| TO DO |
In the invention background below, what is named as the main limit on helicopters' forward speed?

| EXCERPTED TEXT |
━━━━━━━━━━━━━━━━━━━━

BACKGROUND OF THE INVENTION

The invention relates to systems and methods for controlling the motion, flight and stability of vertical takeoff and landing (VTOL) aircraft, and more particularly to controlling the motion, flight and stability of aircraft capable of operating in both a helicopter mode of flight and a fixed wing mode of flight and of being able to transition between these modes while in flight.

Conventional helicopters typically have a maximum forward speed of about 170 to 230 mph. The main limit on the forward speed of helicopters is retreating blade stall caused by the retreating blade moving with the airflow. This results in a reduction in relative air speed of the retreating blade as the forward speed of the helicopter increases, and a therefore a loss of lift, with the blade eventually stalling near the maximum forward speed.

What is desirable is a VTOL that may take off in helicopter mode and then transition to a fixed wing mode of flight in which there is no retreating blade stall. Attempts to implement such an aircraft have been hindered by helicopter's using a swashplate as part of their fight control system. The swashplate is connected directly to the main rotor shaft and allows the pilot to manipulate the blades to control lift, direction and stability. The swashplate is a relatively complex mechanism and its situation on the main rotor shaft hinders transitioning rotor blades into fixed wing airfoils.

What is desirable is a method of controlling the motion, flight and stability of a helicopter that avoids the use of a swashplate. Such an innovation would allow for aircraft capable of operating in both a helicopter mode of flight and a fixed wing mode of flight and of being able to transition between these modes while in flight.

Relevant prior art includes:

• • U.S. Pat. No. 8,070,090 entitled “ Stop-rotor rotary wing aircraft” issued to Steven K. Tayman on 2011 Dec. 6 that describes systems and methods for transitioning an aircraft between helicopter and fixed wing flight modes. In one embodiment, an aircraft comprises a plurality of wings each having a spar and a flap; a flap actuator configured to move the flap with respect to the spar; and a center section rotatably coupled to each spar. The center section includes at least one spar actuator configured to rotate at least one of the wings about a rotational axis of the spar when the aircraft transitions between helicopter and fixed wing flight modes.

━━━━━━━━━━━━━━━━━━━━

| INFORMATION |
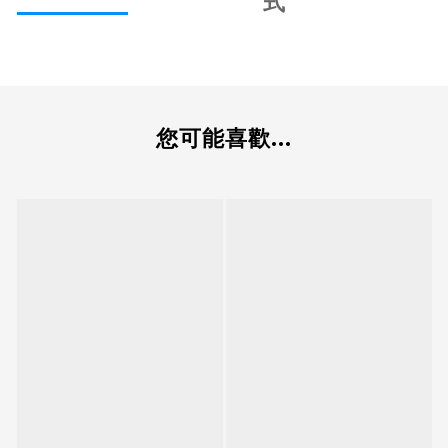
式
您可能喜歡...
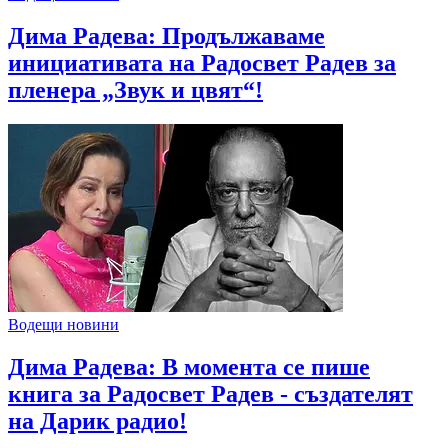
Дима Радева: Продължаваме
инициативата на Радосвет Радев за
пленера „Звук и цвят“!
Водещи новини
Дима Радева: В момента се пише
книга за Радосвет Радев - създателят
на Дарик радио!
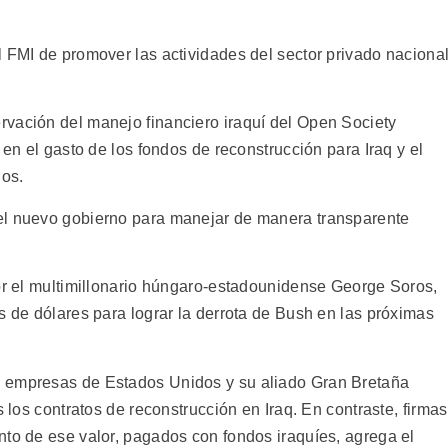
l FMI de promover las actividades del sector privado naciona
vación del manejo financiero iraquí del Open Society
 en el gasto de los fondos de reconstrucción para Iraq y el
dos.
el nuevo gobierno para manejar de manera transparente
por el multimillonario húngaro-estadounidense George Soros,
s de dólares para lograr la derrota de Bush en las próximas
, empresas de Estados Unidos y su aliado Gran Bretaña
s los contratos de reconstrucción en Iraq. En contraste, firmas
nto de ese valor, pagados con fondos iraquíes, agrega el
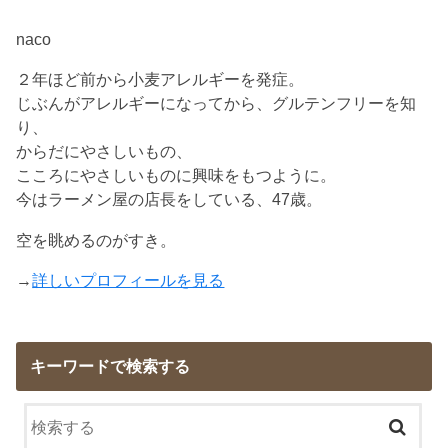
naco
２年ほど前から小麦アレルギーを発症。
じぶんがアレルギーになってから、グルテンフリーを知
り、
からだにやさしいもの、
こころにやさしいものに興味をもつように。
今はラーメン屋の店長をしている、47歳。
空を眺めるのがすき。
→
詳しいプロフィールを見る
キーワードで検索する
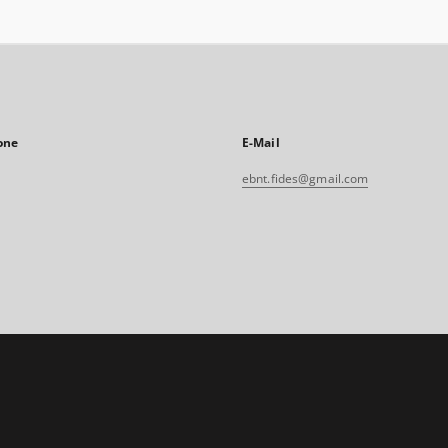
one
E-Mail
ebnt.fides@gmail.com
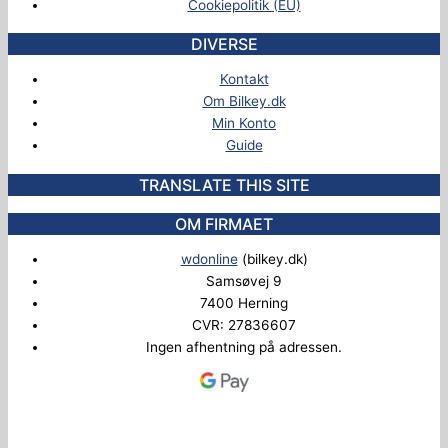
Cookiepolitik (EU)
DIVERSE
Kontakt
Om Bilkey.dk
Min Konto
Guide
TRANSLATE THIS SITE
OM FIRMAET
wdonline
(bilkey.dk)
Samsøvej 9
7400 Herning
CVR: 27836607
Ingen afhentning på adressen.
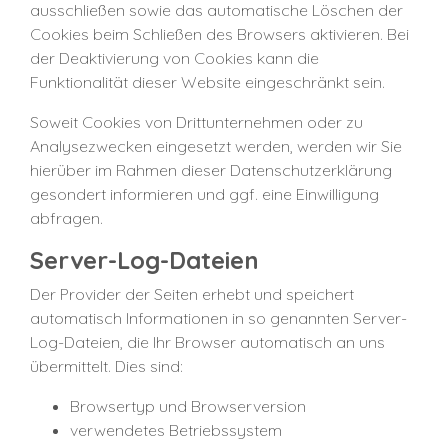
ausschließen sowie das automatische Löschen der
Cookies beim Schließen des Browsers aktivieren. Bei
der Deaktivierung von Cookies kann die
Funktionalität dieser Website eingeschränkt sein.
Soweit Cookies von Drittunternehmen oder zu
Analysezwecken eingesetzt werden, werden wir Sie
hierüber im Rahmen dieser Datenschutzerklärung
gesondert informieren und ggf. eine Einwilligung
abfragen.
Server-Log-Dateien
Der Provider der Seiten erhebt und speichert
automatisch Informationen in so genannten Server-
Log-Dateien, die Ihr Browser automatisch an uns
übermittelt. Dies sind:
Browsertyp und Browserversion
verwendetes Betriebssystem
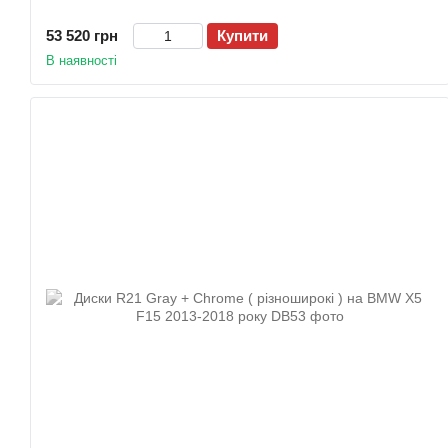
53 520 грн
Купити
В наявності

━━━━━━━━━━━━━━━━━━━━

| ANSWER SECTION |
Retreating blade stall, caused by the retreating blade moving with the airflow.